Ce dispositif permet aux sociétés concernées de déduire de leurs impôts 20% des dépenses de production de certains jeux, dans la limite de 3 millions d'euros par exercice.

Il a fallu un travail de longue haleine pour voir se concrétiser cette promesse évoquée par Jean-Pierre Raffarin, alors qu'il était Premier ministre, puis mise en branle en 2005 par le ministre de la Culture Renaud Donnedieu de Vabres.

La France a ensuite dû batailler dur pour convaincre la Commission européenne qui a fini par donner son aval en décembre 2007, à condition que le périmètre soit restreint aux seuls jeux à dimension culturelle.

«Au départ ce n'était pas gagné, les négociations avec Bruxelles étaient compliquées», raconte Emmanuel Forsans, directeur de l'Agence française pour le jeu vidéo (AFJV). Mais au final, «une très grande majorité des jeux développés en France vont rentrer dans les critères d'éligibilité», estime-t-il.
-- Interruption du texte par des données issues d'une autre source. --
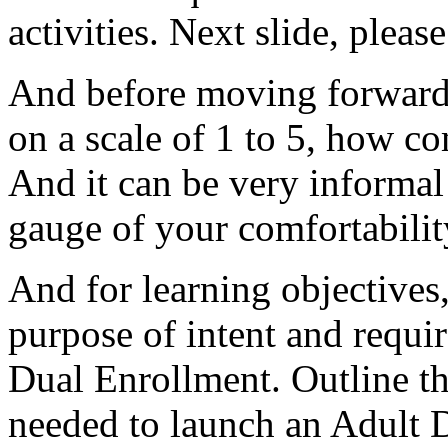
activities.
Next
slide,
please
And
before
moving
forward
on
a
scale
of
1
to
5,
how
co
And
it
can
be
very
informal
gauge
of
your
comfortabilit
And
for
learning
objectives
purpose
of
intent
and
requi
Dual
Enrollment.
Outline
t
needed
to
launch
an
Adult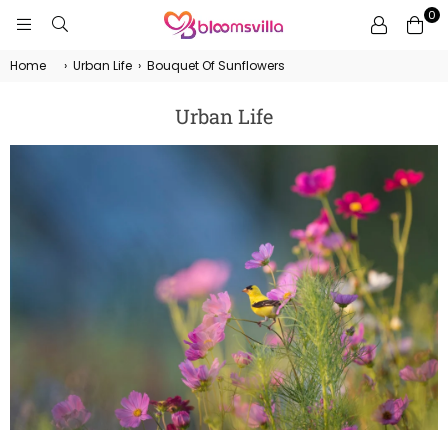
0
BLOOMSVILLA
Home
›
Urban Life
›
Bouquet Of Sunflowers
Urban Life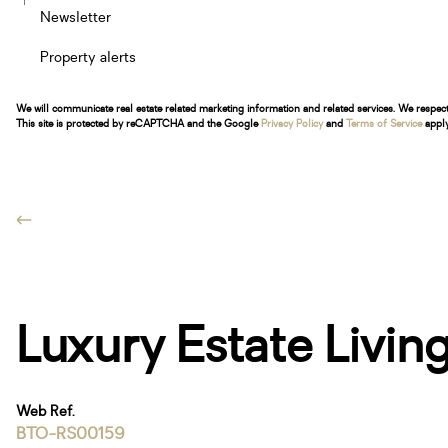
Newsletter
Property alerts
We will communicate real estate related marketing information and related services. We respec
This site is protected by reCAPTCHA and the Google
Privacy Policy
and
Terms of Service
apply
Luxury Estate Livi
Web Ref.
BTO-RS00159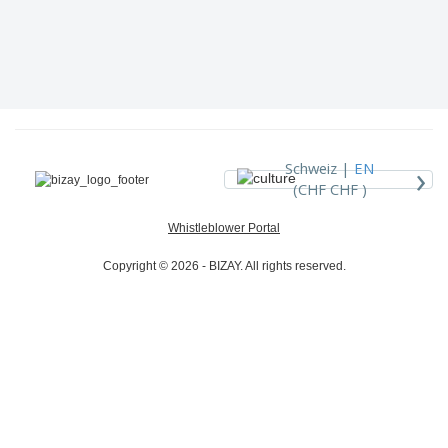
›
Schweiz |
EN
(CHF CHF )
Whistleblower Portal
Copyright © 2026 - BIZAY. All rights reserved.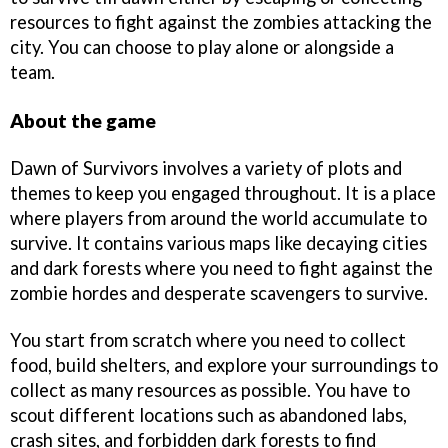
resources to fight against the zombies attacking the
city. You can choose to play alone or alongside a
team.
About the game
Dawn of Survivors involves a variety of plots and
themes to keep you engaged throughout. It is a place
where players from around the world accumulate to
survive. It contains various maps like decaying cities
and dark forests where you need to fight against the
zombie hordes and desperate scavengers to survive.
You start from scratch where you need to collect
food, build shelters, and explore your surroundings to
collect as many resources as possible. You have to
scout different locations such as abandoned labs,
crash sites, and forbidden dark forests to find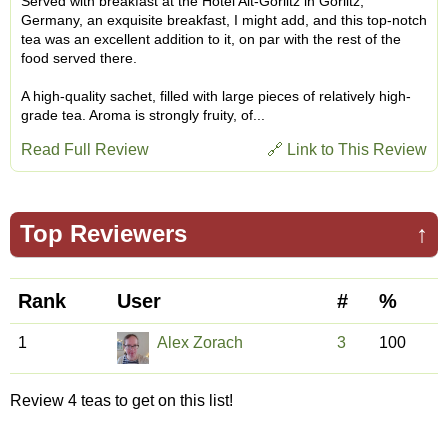
Served with breakfast at the Hotel Alt-Görlitz in Görlitz,
Germany, an exquisite breakfast, I might add, and this top-notch
tea was an excellent addition to it, on par with the rest of the
food served there.
A high-quality sachet, filled with large pieces of relatively high-
grade tea. Aroma is strongly fruity, of...
Read Full Review
🔗 Link to This Review
Top Reviewers
↑
Rank
User
#
%
1
Alex Zorach
3
100
Review 4 teas to get on this list!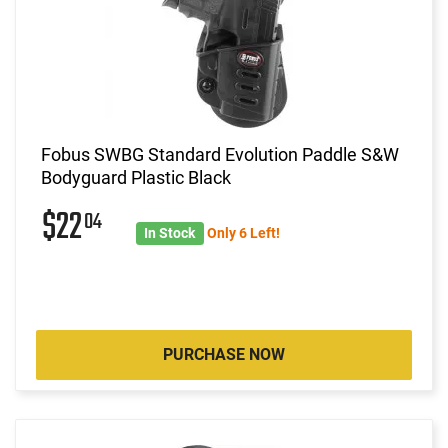
Fobus SWBG Standard Evolution Paddle S&W
Bodyguard Plastic Black
$22
04
In Stock
Only 6 Left!
PURCHASE NOW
Dans le même sens, Xavier Poix, directeur des studios basés en France d'Ubisoft, juge que le mécanisme choisi «favorise l'esprit culturel européen».

Pour lui, le crédit d'impôt est un «vrai signe donné à l'industrie du jeu vidéo» qui a beaucoup souffert au début des années 2000, entre fermeture d'usines et réduction drastique d'effectifs.
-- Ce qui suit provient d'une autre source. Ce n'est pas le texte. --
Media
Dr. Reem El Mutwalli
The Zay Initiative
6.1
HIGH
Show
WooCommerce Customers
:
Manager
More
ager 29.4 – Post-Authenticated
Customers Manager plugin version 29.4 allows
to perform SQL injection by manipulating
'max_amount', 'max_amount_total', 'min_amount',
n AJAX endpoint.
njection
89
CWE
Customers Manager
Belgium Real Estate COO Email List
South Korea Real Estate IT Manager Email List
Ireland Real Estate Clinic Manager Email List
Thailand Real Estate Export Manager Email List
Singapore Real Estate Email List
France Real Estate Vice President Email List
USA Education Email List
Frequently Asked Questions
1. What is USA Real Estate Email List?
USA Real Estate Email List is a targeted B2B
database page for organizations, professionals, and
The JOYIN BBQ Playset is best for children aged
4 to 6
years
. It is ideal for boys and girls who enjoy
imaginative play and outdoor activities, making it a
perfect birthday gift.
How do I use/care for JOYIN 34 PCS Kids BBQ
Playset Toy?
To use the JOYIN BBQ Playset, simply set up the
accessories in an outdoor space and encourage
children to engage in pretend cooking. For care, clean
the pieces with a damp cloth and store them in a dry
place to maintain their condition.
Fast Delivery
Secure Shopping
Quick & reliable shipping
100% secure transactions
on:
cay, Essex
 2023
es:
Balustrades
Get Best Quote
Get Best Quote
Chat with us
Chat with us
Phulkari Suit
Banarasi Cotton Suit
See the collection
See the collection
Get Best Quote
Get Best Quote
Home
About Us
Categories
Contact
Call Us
Il «vient conforter le rôle de nos créateurs face à la concurrence nord américaine et asiatique», a estimé de son côté la ministre de la Culture Christine Albanel.

Aujourd'hui la filière emploie environ 9 000 salariés et peut se flatter de compter deux groupes, Vivendi et Ubisoft, parmi les premiers éditeurs mondiaux.

Toutefois l'image est trompeuse: «World of Warcraft», le célèbre jeu de rôle de Vivendi, est développé par un studio américain, Blizzard. Quant à Ubisoft, c'est à Montréal qu'il a choisi d'installer son plus gros studio, fort de 1 600 personnes, contre seulement 400 à 450 dans ses sites français, à Montreuil et à Montpellier.

De nombreux éditeurs sont ainsi partis à l'étranger, entraînant dans leur sillage une foule de talents, vers des pays proposant des politiques de soutien plus attractives, comme le Canada, les États-Unis ou même la Chine.

Le crédit d'impôt devrait donc permettre de freiner cet «exode dû à la différence de coût de production» et favoriser la «prise de risques» artistiques, assure M. Poix: «ce coup de pouce est un juste retour pour rééquilibrer» la situation.

Certains géants des jeux vidéo réfléchiraient même à «une implantation en France, soit à travers une collaboration avec des studios français, soit pour créer des entités de production», indique M. Forsans.

Pour certains toutefois, la mesure ne va pas assez loin. «Nous regrettons qu'elle se limite uniquement aux productions culturelles et que n'ait pas été mis en place le système canadien, plus dynamique», affirme Philippe Sauze, président du syndicat des éditeurs de logiciels (Sell) et à la tête d'Electronic Arts en France. Le Québec rembourse notamment une partie du salaire des employés du secteur.

Mais le gouvernement pourrait ne pas s'arrêter là: Eric Besson, secrétaire d'État à l'Economie numérique, a envisagé cette semaine d'étendre le champ des Sofica (Sicav particulières destinées à financer des projets cinématographiques) aux jeux vidéo.